SOME 600 people gathered at the Lighthouse in Poole to mark Holocaust Memorial Day yesterday, and hear the harrowing life-story of a survivor.

The memorial day has been observed on January 27 – the anniversary of the liberation of Auschwitz concentration camp – every year since it started in 2001 and commemorates not only the Holocaust but other genocides around the world.

At the Lighthouse the audience, which included several Holocaust survivors, watched candles being lit by local representatives from religious faiths, including Rabbi Yossie Alper-owitz, Imam Majid Yasin and town centre priest the Reverend Dr Ian Terry.

They also watched a dramatic youth theatre representation of oppression starring youngsters from Forest Forge Youth Theatre, Oak Lodge Special School, Dorset School of Acting and St Aldhem’s Academy.

Holocaust survivor Janine Webber then spoke about her experiences as a Jew growing up in Nazi-occupied Poland, where she was born in 1932.

Mrs Webber was living with her mother, father, grandmother and younger brother in a flat in Lvov when it was seized by the Germans, after which they were transferred to a ghetto.

While there her father was shot, her mother died from an illness, and her seven-year-old brother was shot by an SS soldier who mysteriously spared her life.
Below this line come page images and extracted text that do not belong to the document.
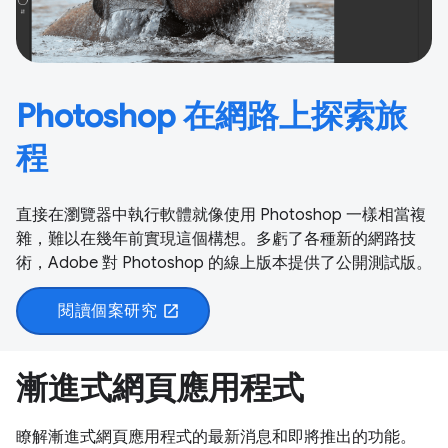
Photoshop 在網路上探索旅
程
直接在瀏覽器中執行軟體就像使用 Photoshop 一樣相當複
雜，難以在幾年前實現這個構想。多虧了各種新的網路技
術，Adobe 對 Photoshop 的線上版本提供了公開測試版。
閱讀個案研究
open_in_new
漸進式網頁應用程式
瞭解漸進式網頁應用程式的最新消息和即將推出的功能。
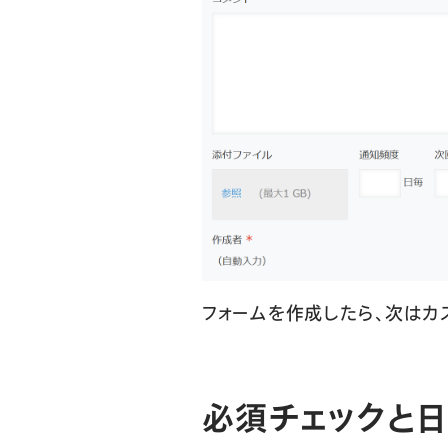
フォームを作成したら、次はカ
必須チェックと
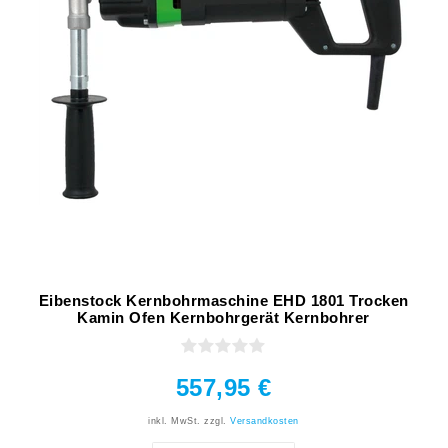
Eibenstock Kernbohrmaschine EHD 1801 Trocken
Kamin Ofen Kernbohrgerät Kernbohrer
557,95 €
inkl. MwSt.
zzgl.
Versandkosten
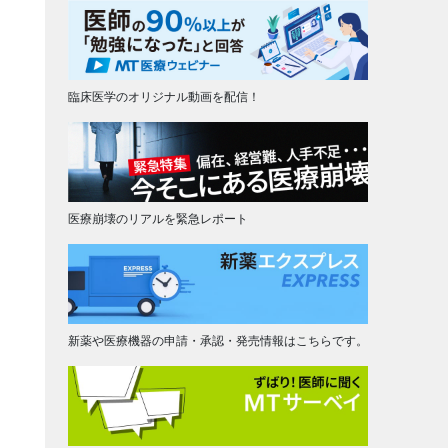
臨床医学のオリジナル動画を配信！
医療崩壊のリアルを緊急レポート
新薬や医療機器の申請・承認・発売情報はこちらです。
Her grandmother was also killed, and she was variously looked after by her aunt and uncle, by Catholic families who took her in, although one betrayed her, and in a hole in the ground with 13 other people.

Thanks to false papers provided by her uncle she survived the war, one of only a handful of Lvov’s population of 120,000 Jews to escape death and the Final Solution.

After the event she said: “It was partly my son and partly my psychologist who persuaded me to tell my story, and I am glad I took their advice.

“What I don’t want is for what happened to my family to be forgotten, and by telling my story I ensure they live on.”

Organiser Lynda Ford-Horne, of the Bournemouth and Poole Holocaust Memorial Day Committee, said: “You never know how well these things are going until afterwards, but we have had a lot of really positive feedback.